Fu allora che alcuni abitanti di Figline vinsero la paura ed iniziarono a togliere gli impiccati dalle corde. Sotto la pioggia che iniziava nuovamente a cadere vennero identificati i cadaveri e fu scavata una fossa presso il cimitero del paese dove i morti furono seppelliti tutti assieme. Soltanto dopo alcuni giorni una squadra di partigiani fu incaricata di disseppellire i martiri per dar loro degna sepoltura. I corpi furono ripuliti ed adagiati nelle casse mortuarie per essere trasportati al cimitero di Chiesanuova, dove il 12 settembre 1944 la popolazione rese loro l’ultimo saluto.
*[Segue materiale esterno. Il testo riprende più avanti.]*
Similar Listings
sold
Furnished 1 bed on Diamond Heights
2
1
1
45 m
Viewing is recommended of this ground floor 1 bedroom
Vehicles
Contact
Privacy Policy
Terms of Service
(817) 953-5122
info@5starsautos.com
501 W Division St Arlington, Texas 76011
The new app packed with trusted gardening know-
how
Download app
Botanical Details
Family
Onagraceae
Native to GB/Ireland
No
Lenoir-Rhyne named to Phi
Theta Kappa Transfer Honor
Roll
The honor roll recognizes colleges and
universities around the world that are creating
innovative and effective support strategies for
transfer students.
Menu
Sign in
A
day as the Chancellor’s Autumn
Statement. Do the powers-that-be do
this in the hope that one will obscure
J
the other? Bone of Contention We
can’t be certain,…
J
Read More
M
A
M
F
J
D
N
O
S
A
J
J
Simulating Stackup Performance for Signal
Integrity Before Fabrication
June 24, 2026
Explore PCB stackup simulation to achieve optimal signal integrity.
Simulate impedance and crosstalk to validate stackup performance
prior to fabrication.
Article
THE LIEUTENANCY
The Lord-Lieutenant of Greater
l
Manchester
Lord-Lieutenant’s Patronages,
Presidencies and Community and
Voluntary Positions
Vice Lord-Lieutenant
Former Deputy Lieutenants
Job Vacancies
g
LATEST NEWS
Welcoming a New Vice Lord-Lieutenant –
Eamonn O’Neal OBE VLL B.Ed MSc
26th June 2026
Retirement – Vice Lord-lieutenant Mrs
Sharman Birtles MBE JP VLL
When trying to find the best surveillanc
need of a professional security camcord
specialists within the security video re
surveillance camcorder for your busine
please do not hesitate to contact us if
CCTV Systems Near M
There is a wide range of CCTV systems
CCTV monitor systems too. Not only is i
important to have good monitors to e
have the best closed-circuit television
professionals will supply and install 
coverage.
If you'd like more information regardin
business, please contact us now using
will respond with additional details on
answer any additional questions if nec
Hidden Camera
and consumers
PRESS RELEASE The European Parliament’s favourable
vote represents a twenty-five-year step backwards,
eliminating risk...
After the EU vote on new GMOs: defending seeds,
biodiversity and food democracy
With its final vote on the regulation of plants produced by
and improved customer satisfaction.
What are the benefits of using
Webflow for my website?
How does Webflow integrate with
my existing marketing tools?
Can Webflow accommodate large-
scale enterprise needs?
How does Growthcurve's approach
Nel corso degli anni non si è mai giunti a condannare i responsabili dell’eccidio di Figline, anche se le prime ricerche erano state intraprese già nell’autunno del 1944. Di fatto, nei giorni successivi alla liberazione del centro laniero gli alleati cercarono di far luce sui possibili crimini di guerra commessi nella zona, arrivando ben presto a conoscenza del ruolo svolto dal maggiore Laqua. Il processo era quindi ben avviato, ma in poco tempo le indagini si arenarono. Come la maggior parte dei procedimenti penali contro i crimini nazifascisti in Italia anche quello di Figline fu gettato nel tristemente noto armadio della vergogna, dal quale riemerse solo nel 1994. A quel punto, nonostante tempestive ed efficaci ricerche, le informazioni recuperate risultarono inutili e il processo contro Karl Laqua fu definitivamente archiviato il 25 gennaio 2005.